> _Entries shown_
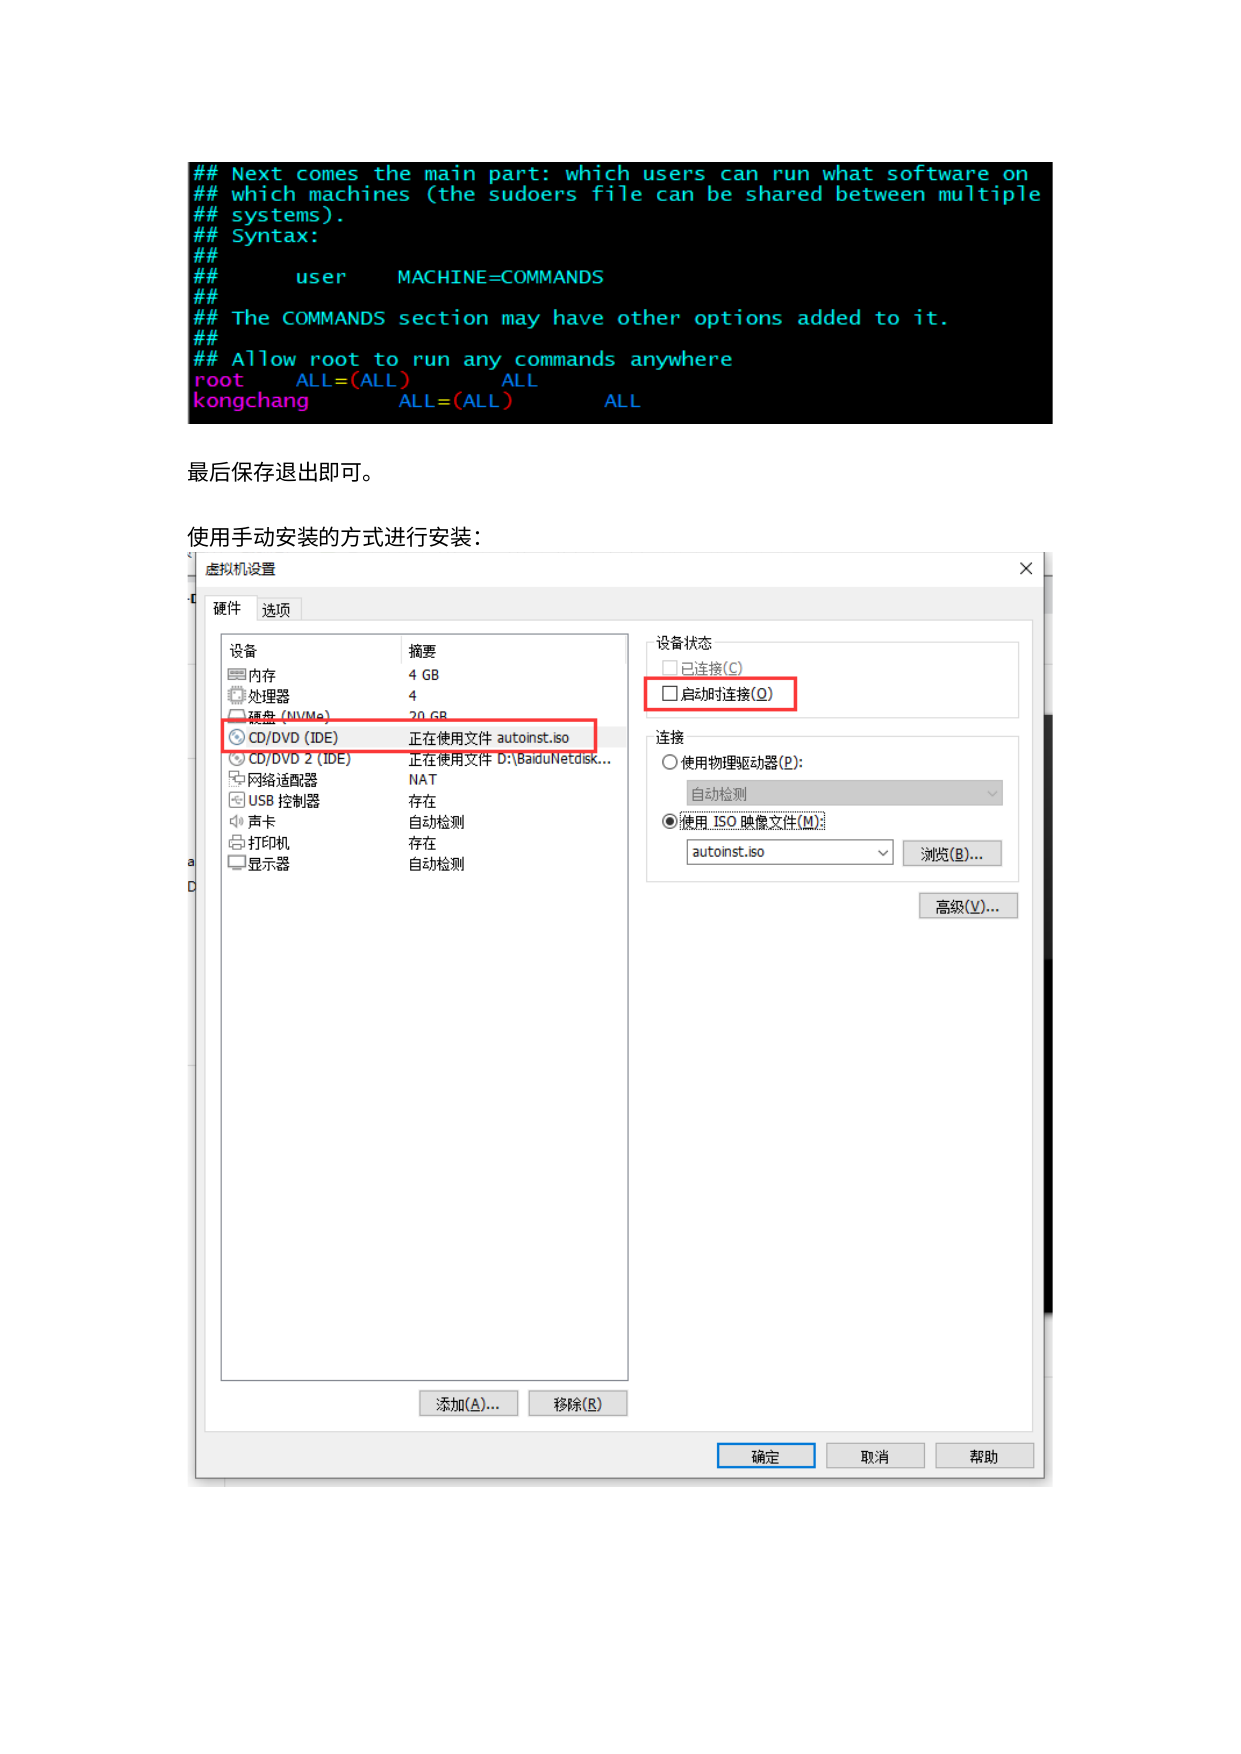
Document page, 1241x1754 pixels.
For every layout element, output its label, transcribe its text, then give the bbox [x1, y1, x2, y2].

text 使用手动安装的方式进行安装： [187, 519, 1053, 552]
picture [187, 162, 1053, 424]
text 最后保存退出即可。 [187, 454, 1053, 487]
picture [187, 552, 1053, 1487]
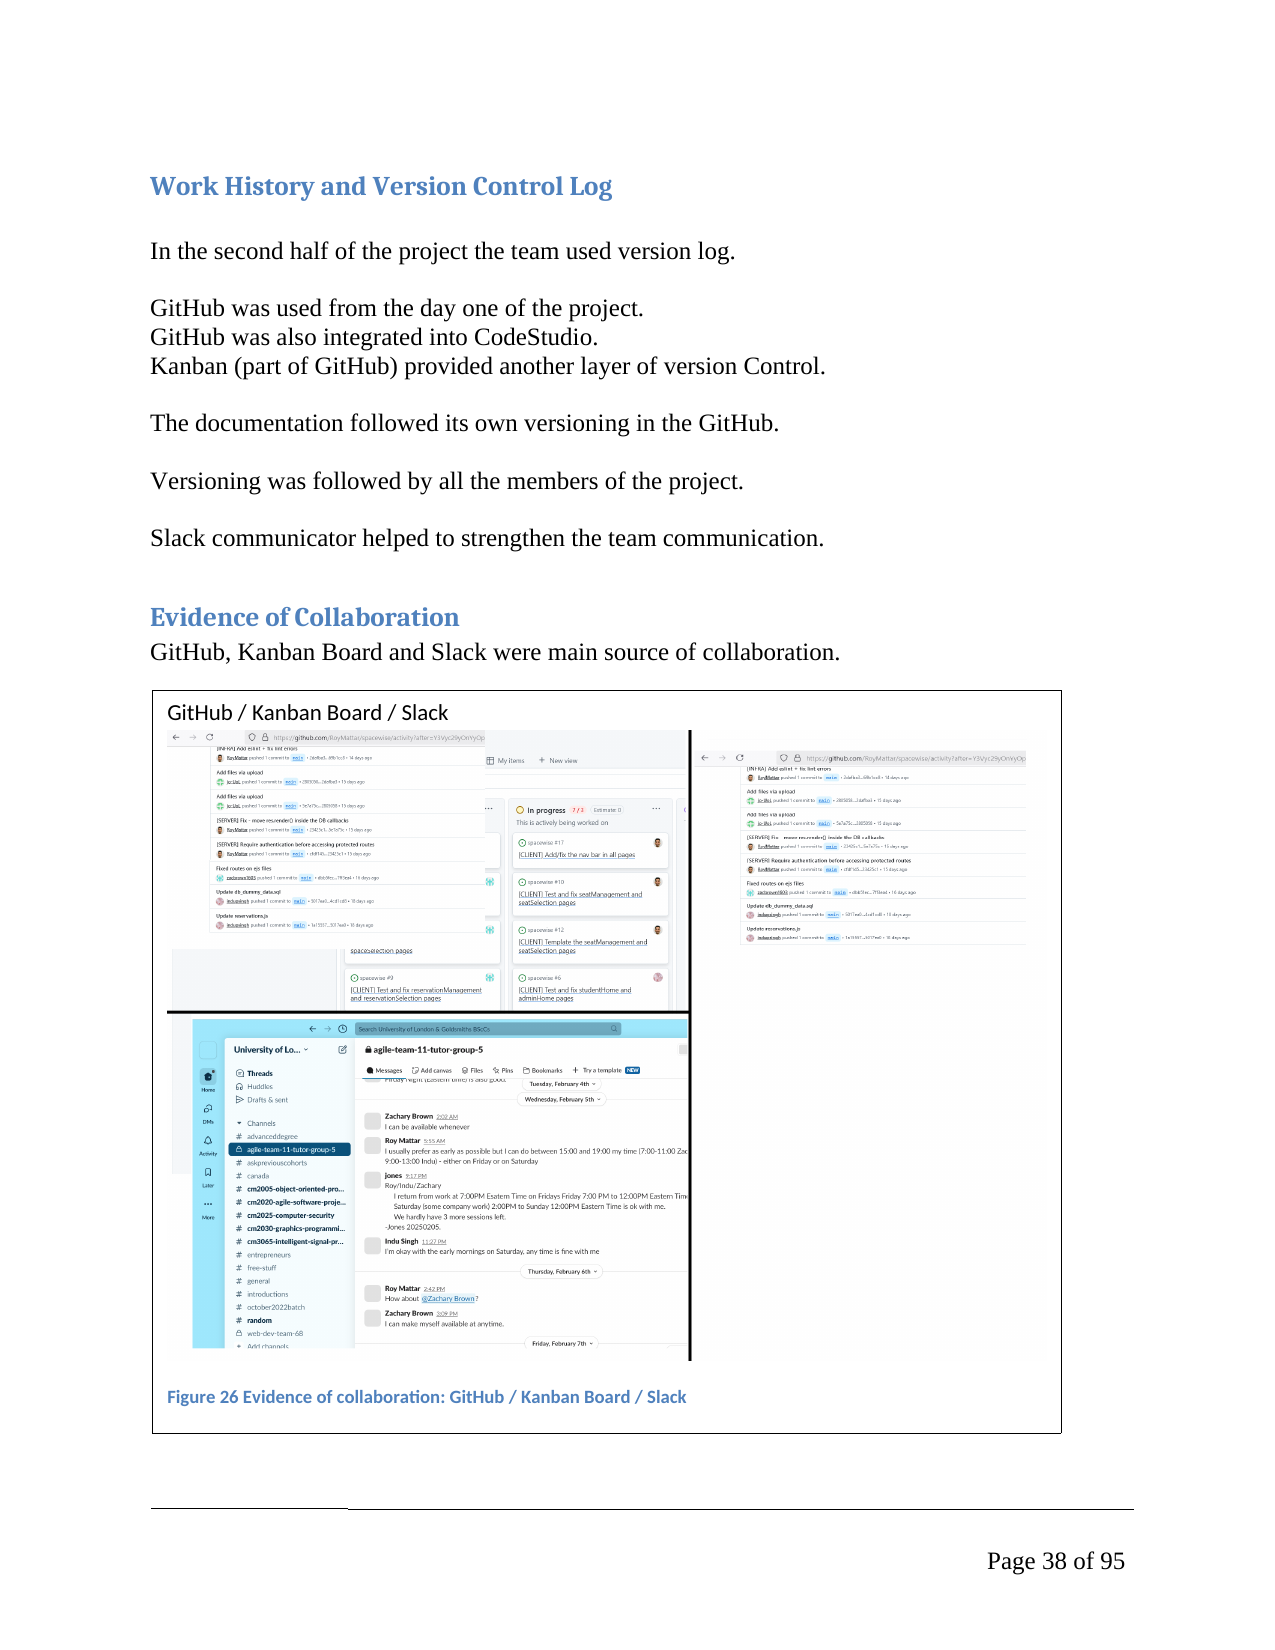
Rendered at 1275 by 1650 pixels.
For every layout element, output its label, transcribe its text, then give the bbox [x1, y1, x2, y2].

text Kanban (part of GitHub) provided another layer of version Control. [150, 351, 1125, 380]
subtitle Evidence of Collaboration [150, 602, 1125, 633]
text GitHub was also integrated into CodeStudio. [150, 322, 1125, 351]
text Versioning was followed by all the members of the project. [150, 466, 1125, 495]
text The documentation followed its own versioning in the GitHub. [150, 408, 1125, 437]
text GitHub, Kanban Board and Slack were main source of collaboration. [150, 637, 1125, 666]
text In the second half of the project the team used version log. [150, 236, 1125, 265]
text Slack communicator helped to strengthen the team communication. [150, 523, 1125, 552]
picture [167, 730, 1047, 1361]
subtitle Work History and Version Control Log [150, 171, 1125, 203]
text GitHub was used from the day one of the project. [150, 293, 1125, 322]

> _Exercise details_
Return only the lines running from the start of the entries above to the line that contains "Rendered at 1275 by 1650 pixels.", inclusive, and omit every picture.

> _Task solution_
Document page, 1241x1754 pixels.
For every layout element, output its label, transcribe its text, then give the bbox [x1, y1, x2, y2].

text 使用手动安装的方式进行安装： [187, 519, 1053, 552]
picture [187, 162, 1053, 424]
text 最后保存退出即可。 [187, 454, 1053, 487]
picture [187, 552, 1053, 1487]
Rendered at 1275 by 1650 pixels.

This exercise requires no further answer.